**Task details**
Please quote all of the material below, line for line and word for word.

**Data entries**
++++
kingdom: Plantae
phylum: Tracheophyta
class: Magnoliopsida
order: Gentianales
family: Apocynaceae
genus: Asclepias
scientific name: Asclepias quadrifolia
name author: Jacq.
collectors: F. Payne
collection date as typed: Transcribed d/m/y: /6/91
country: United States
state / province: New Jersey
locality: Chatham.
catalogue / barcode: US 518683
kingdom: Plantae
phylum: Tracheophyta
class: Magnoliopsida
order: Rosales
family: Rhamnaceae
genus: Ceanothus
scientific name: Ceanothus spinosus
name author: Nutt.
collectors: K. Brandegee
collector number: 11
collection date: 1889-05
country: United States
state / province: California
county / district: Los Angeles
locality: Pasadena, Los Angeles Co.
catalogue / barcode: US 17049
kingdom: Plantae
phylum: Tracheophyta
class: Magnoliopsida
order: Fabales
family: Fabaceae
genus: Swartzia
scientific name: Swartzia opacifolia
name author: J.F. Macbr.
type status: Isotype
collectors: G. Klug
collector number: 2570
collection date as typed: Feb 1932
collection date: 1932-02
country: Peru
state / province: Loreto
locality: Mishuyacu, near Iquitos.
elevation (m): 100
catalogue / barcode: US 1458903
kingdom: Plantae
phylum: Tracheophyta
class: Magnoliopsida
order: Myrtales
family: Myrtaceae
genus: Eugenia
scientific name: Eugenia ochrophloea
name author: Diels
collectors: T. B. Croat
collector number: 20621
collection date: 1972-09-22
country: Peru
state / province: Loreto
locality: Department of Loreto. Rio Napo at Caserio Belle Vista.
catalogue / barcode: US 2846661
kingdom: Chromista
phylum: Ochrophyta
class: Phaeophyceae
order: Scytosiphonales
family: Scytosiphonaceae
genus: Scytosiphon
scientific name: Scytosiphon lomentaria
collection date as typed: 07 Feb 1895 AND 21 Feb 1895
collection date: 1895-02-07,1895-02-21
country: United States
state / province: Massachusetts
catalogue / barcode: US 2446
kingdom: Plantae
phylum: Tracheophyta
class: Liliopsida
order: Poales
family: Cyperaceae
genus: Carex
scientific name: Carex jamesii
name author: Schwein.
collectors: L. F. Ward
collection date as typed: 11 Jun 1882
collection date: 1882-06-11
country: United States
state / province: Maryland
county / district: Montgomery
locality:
++++
**Result of the task**
kingdom: Plantae
phylum: Tracheophyta
class: Magnoliopsida
order: Gentianales
family: Apocynaceae
genus: Asclepias
scientific name: Asclepias quadrifolia
name author: Jacq.
collectors: F. Payne
collection date as typed: Transcribed d/m/y: /6/91
country: United States
state / province: New Jersey
locality: Chatham.
catalogue / barcode: US 518683
kingdom: Plantae
phylum: Tracheophyta
class: Magnoliopsida
order: Rosales
family: Rhamnaceae
genus: Ceanothus
scientific name: Ceanothus spinosus
name author: Nutt.
collectors: K. Brandegee
collector number: 11
collection date: 1889-05
country: United States
state / province: California
county / district: Los Angeles
locality: Pasadena, Los Angeles Co.
catalogue / barcode: US 17049
kingdom: Plantae
phylum: Tracheophyta
class: Magnoliopsida
order: Fabales
family: Fabaceae
genus: Swartzia
scientific name: Swartzia opacifolia
name author: J.F. Macbr.
type status: Isotype
collectors: G. Klug
collector number: 2570
collection date as typed: Feb 1932
collection date: 1932-02
country: Peru
state / province: Loreto
locality: Mishuyacu, near Iquitos.
elevation (m): 100
catalogue / barcode: US 1458903
kingdom: Plantae
phylum: Tracheophyta
class: Magnoliopsida
order: Myrtales
family: Myrtaceae
genus: Eugenia
scientific name: Eugenia ochrophloea
name author: Diels
collectors: T. B. Croat
collector number: 20621
collection date: 1972-09-22
country: Peru
state / province: Loreto
locality: Department of Loreto. Rio Napo at Caserio Belle Vista.
catalogue / barcode: US 2846661
kingdom: Chromista
phylum: Ochrophyta
class: Phaeophyceae
order: Scytosiphonales
family: Scytosiphonaceae
genus: Scytosiphon
scientific name: Scytosiphon lomentaria
collection date as typed: 07 Feb 1895 AND 21 Feb 1895
collection date: 1895-02-07,1895-02-21
country: United States
state / province: Massachusetts
catalogue / barcode: US 2446
kingdom: Plantae
phylum: Tracheophyta
class: Liliopsida
order: Poales
family: Cyperaceae
genus: Carex
scientific name: Carex jamesii
name author: Schwein.
collectors: L. F. Ward
collection date as typed: 11 Jun 1882
collection date: 1882-06-11
country: United States
state / province: Maryland
county / district: Montgomery
locality:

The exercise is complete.